The code for depth estimation using the DPT model (dpt-hybrid-midas)

Cell 1: Install required libraries (if not already installed)


In [None]:
# Install required libraries if running locally
!pip install transformers   # Hugging Face Transformers library
!pip install torch          # PyTorch for tensor manipulations
!pip install torchvision    # For image processing tasks


Cell 2: Suppress warning messages

In [None]:
# Suppress warning messages to keep the output clean
from transformers.utils import logging
logging.set_verbosity_error()


Cell 3: Import libraries and initialize depth estimation model

In [None]:
# Import necessary libraries for depth estimation and image processing
from transformers import pipeline
from PIL import Image
import torch
import numpy as np

# Initialize the depth estimation pipeline with the Intel DPT Hybrid Midas model.
depth_estimator = pipeline(task="depth-estimation", model="./models/Intel/dpt-hybrid-midas")
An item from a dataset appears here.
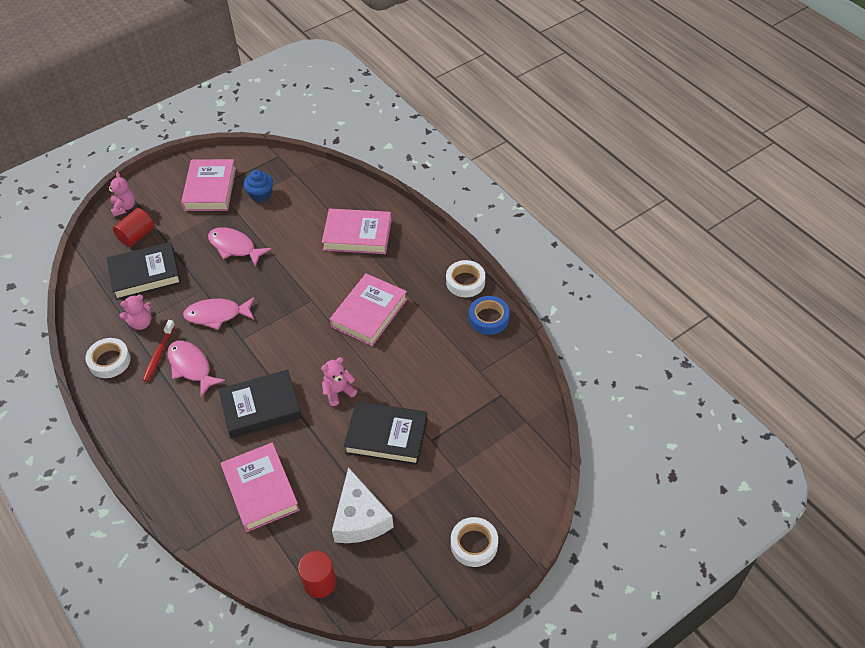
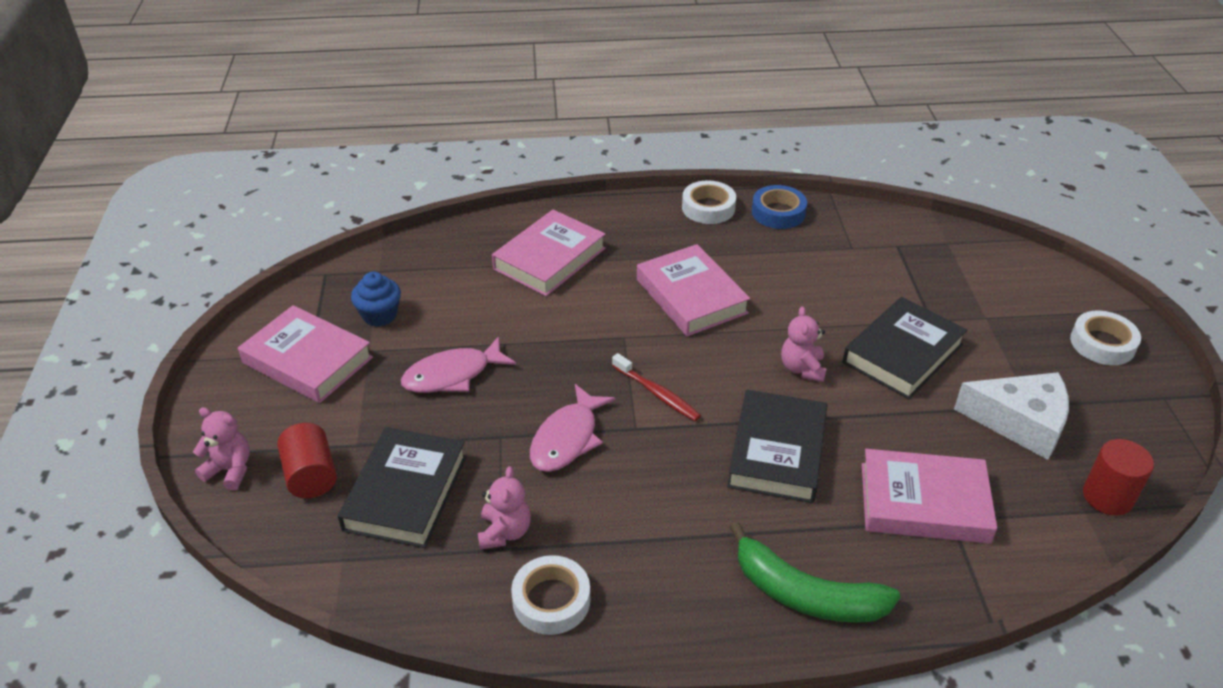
camera: 60 degrees left, 10 degrees down
(159, 354) = (589, 532): red toothbrush -> red toothbrush (657, 393)
(165, 460) = (806, 594): none -> green banana
(191, 367) = (645, 501): pink fish -> none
Cell 4: Load and preprocess the input image


In [None]:
# Load the input image using PIL and resize it to a specific dimension.
# This image will be used for depth estimation.
raw_image = Image.open('gradio_tamagochi_vienna.png')  # Load an image file
raw_image = raw_image.resize((806, 621))  # Resize the image to match the required input size


Cell 5: Perform depth estimation


In [None]:
# Perform depth estimation using the pre-trained DPT model.
# The model will output a depth map prediction for the input image.
output = depth_estimator(raw_image)


Cell 6: Check the size of the predicted depth output

In [None]:
# Inspect the shape of the predicted depth output.
# The 'predicted_depth' tensor contains the depth map predicted by the model.
print(output["predicted_depth"].shape)  # Print the shape of the predicted depth map

# Add an additional dimension to the depth map tensor using unsqueeze for later resizing.
print(output["predicted_depth"].unsqueeze(1).shape)  # Add a dimension for resizing


Cell 7: Resize the predicted depth map to match the input image

In [None]:
# Resize the predicted depth map to match the original image size using bicubic interpolation.
# 'size=raw_image.size[::-1]' ensures that the depth map is resized to the exact dimensions of the original image.
prediction = torch.nn.functional.interpolate(
    output["predicted_depth"].unsqueeze(1),  # Add a channel dimension for interpolation
    size=raw_image.size[::-1],  # Resize to the original image size (width, height)
    mode="bicubic",  # Use bicubic interpolation for better quality resizing
    align_corners=False  # Disable alignment of corner pixels for smoother interpolation
)

# Print the shape of the resized depth map to ensure it matches the input image size.
print(prediction.shape)
print(raw_image.size[::-1])


Cell 8: Normalize the depth map to display as an image

In [None]:
# Normalize the predicted depth map so that it can be visualized as an image.
# We normalize the values between 0 and 255 to map them to pixel intensities.
output = prediction.squeeze().numpy()  # Remove unnecessary dimensions and convert to NumPy array
formatted = (output * 255 / np.max(output)).astype("uint8")  # Normalize the values to the range [0, 255]

# Convert the normalized depth map back into a PIL image for visualization.
depth = Image.fromarray(formatted)
depth  # Display the depth image


Explanation:
Model Initialization: We initialize the depth estimation pipeline with the DPT model (dpt-hybrid-midas). This model predicts depth maps for input images.

Image Preprocessing: The input image is loaded and resized to fit the model's requirements.

Depth Estimation: The model generates a predicted depth map for the input image. This is a 2D array representing the depth of each pixel.

Resizing the Output: The predicted depth map is resized to match the dimensions of the original input image using bicubic interpolation.

Normalization: The depth map is normalized to pixel values between 0 and 255 so that it can be displayed as an image.

Display Depth Map: The normalized depth map is converted into a PIL image and can be visualized.